Walls Don’t Move

Eugene H Krabs 2
2 min readMay 10, 2021
“Brick Wall Texture” by wwarby is licensed under CC BY 2.0

When I read “Always on the side of the Egg” by Haruki Murakami. I started disagreeing with the contents of it immediately. Murakami starts by saying how an egg is always the victim and how the wall is the system that destroys the egg. Yet a wall can never move to destroy the egg. Eggs are representative of citizens and the wall represents the system. I believe that for an egg to be destroyed by the wall, another egg must force the egg to hurt itself. This so-called Wall is also run by other eggs. Eggs have the power to shape the wall to its desire and mold it to do what they want. But not one egg can simply transform the wall by itself, numerous eggs must have the same desire as the first egg, but other eggs can also attempt to transform the wall with their own backing.
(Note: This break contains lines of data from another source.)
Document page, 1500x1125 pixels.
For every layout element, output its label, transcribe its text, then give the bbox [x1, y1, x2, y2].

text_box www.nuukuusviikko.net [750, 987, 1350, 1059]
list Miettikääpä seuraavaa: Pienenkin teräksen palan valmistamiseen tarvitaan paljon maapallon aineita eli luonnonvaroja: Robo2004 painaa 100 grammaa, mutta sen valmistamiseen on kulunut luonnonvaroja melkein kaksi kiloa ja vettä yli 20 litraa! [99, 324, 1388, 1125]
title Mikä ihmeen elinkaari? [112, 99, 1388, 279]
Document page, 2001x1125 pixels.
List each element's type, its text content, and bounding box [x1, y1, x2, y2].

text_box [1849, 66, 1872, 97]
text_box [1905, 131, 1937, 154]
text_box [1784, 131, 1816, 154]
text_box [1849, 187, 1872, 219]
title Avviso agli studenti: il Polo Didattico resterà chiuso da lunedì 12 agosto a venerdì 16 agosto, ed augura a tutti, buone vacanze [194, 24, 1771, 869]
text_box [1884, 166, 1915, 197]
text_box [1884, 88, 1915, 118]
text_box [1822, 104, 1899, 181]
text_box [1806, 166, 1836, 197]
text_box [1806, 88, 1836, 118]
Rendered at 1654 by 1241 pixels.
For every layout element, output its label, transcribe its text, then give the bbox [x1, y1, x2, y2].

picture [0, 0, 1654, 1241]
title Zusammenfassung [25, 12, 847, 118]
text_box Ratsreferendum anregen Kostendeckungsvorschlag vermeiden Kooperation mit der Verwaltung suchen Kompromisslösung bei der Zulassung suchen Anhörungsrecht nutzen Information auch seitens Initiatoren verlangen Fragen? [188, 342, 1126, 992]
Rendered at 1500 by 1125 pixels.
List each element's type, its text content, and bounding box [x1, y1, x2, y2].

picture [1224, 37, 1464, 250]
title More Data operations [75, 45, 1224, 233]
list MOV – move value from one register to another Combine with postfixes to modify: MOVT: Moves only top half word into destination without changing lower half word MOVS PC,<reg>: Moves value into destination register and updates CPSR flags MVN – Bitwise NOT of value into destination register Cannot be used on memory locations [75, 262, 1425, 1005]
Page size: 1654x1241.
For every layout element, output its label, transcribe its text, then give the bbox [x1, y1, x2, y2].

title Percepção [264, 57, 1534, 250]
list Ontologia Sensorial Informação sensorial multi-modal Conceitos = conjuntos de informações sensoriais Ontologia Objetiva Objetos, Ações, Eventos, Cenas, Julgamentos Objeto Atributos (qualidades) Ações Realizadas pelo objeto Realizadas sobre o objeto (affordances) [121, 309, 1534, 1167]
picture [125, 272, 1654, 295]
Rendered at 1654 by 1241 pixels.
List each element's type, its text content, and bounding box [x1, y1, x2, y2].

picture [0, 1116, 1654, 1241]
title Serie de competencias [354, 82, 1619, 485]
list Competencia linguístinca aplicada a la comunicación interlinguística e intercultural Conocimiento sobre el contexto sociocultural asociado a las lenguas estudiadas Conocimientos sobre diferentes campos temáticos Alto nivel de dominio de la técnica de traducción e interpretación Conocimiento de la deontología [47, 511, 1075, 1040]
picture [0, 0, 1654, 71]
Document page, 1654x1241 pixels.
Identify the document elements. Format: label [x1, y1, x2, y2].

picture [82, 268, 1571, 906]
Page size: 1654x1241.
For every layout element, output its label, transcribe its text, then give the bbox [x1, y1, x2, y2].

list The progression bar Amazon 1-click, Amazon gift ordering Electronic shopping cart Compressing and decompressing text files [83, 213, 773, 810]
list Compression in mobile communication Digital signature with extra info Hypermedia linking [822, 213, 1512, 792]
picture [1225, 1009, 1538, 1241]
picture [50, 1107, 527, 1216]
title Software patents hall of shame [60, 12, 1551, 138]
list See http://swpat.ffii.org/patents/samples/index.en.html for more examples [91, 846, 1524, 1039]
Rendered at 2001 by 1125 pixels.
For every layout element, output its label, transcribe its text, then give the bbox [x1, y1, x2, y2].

This allows for democracy and majority-rules giving balance and a system for eggs to follow, which prevents eggs going into chaos and destroying each other. The wall is simply the byproduct of what the egg desires and if negative actions occur because of the wall, it is truly the fault of the egg. This allows for new eggs to have new ideas to fix what previous eggs have done. Through trial and error the wall attempts to be as fair as possible, but it’s the eggs that change the wall and create cracks and imperfections.